The Bard is in the Player's Handbook (PHB) for Advanced Dungeons & Dragons 1st Edition (AD&D1e), but it is not the class that any other edition presents. You'll find it on p. 117; it's Appendix II, and explicitly marked as optional if it is allowed at all.
You cannot enter play with a brand-new 1st level character as a Bard. You have to go through two other classes first before you can qualify to become a Bard, and both of those classes as well as the final qualifications. Those classes are Fighter and Thief, two classes with nigh-antithetical ethos despite a certain synergy to their skillsets, which then must trained by a Druid before achieving 1st level as a Bard.
That's a lot of play time just to pick up a lute and be a pansy git.
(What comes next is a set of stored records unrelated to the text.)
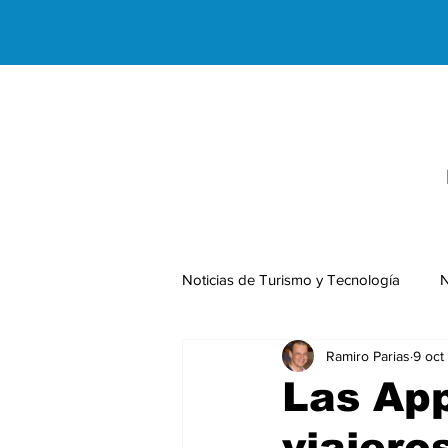
Noticias de Turismo y Tecnología
N
Ramiro Parias
9 oct
Negocios Internacionales
Las App
viajero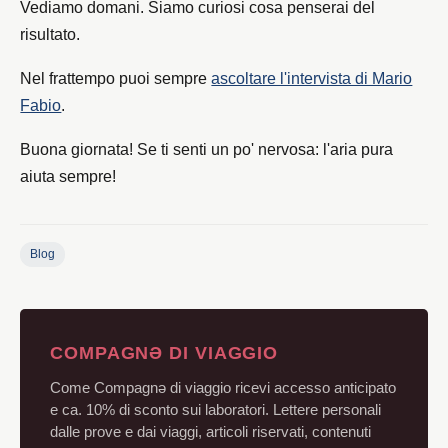
Vediamo domani.‌‌ Siamo curiosi cosa penserai del
risultato.‌‌‌‌
Nel frattempo puoi sempre
ascoltare l'intervista di Mario
Fabio
.
Buona giornata! Se ti senti un po' nervosa: l'aria pura
aiuta sempre!
Blog
COMPAGNƏ DI VIAGGIO
Come Compagnə di viaggio ricevi accesso anticipato
e ca. 10% di sconto sui laboratori. Lettere personali
dalle prove e dai viaggi, articoli riservati, contenuti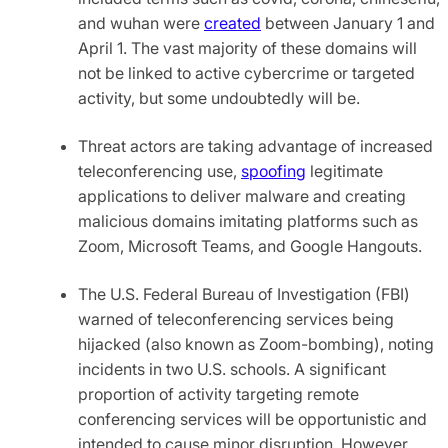
and wuhan were
created
between January 1 and
April 1. The vast majority of these domains will
not be linked to active cybercrime or targeted
activity, but some undoubtedly will be.
Threat actors are taking advantage of increased
teleconferencing use,
spoofing
legitimate
applications to deliver malware and creating
malicious domains imitating platforms such as
Zoom, Microsoft Teams, and Google Hangouts.
The U.S. Federal Bureau of Investigation (FBI)
warned of teleconferencing services being
hijacked (also known as Zoom-bombing), noting
incidents in two U.S. schools. A significant
proportion of activity targeting remote
conferencing services will be opportunistic and
intended to cause minor disruption. However,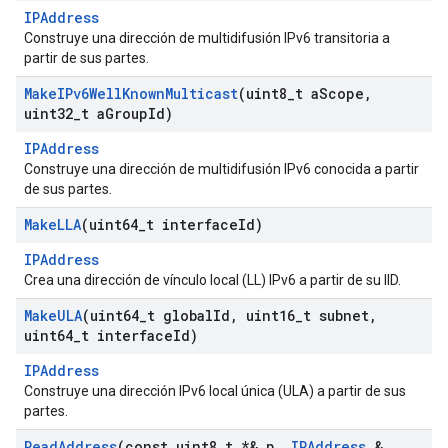
IPAddress
Construye una dirección de multidifusión IPv6 transitoria a
partir de sus partes.
Make
IPv6Well
Known
Multicast
(uint8
_
t a
Scope
,
uint32
_
t a
Group
Id)
IPAddress
Construye una dirección de multidifusión IPv6 conocida a partir
de sus partes.
Make
LLA
(uint64
_
t interface
Id)
IPAddress
Crea una dirección de vínculo local (LL) IPv6 a partir de su IID.
Make
ULA
(uint64
_
t global
Id
,
uint16
_
t subnet
,
uint64
_
t interface
Id)
IPAddress
Construye una dirección IPv6 local única (ULA) a partir de sus
partes.
Read
Address
(const uint8
_
t *& p
,
IPAddress
&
Therefore, we can conclude that this Bard is not.
As with the Druid, this version of the Bard takes its inspiration from the Celts as known in the 1970s; the lengthy qualification track is meant to mirror the profession career track of a Bard in an abstract and playable form.
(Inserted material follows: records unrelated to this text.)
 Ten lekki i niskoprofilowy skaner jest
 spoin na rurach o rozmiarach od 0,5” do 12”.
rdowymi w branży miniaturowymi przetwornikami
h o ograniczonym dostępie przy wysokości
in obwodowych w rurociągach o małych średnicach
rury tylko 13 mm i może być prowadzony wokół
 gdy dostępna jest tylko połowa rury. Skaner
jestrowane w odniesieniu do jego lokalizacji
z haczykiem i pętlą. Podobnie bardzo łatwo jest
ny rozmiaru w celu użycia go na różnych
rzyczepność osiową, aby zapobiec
Take a man who began as a burgeoning warlord, who then became a skilled thief or spy and maybe a gang-leader, before kneeling before the Hierophants to achieve initiation in the Bardic Schools- and make no mistake, that is what that final step with the Druids is about.
Force, Guile, Wisdom synergized into a cohesive whole. That is the Bard- and seen by this perspective it is no surprise that The Forgotten Realms' most notorious not-so-secret society (The Harpers) were full of them and as such were so believable in being so effective.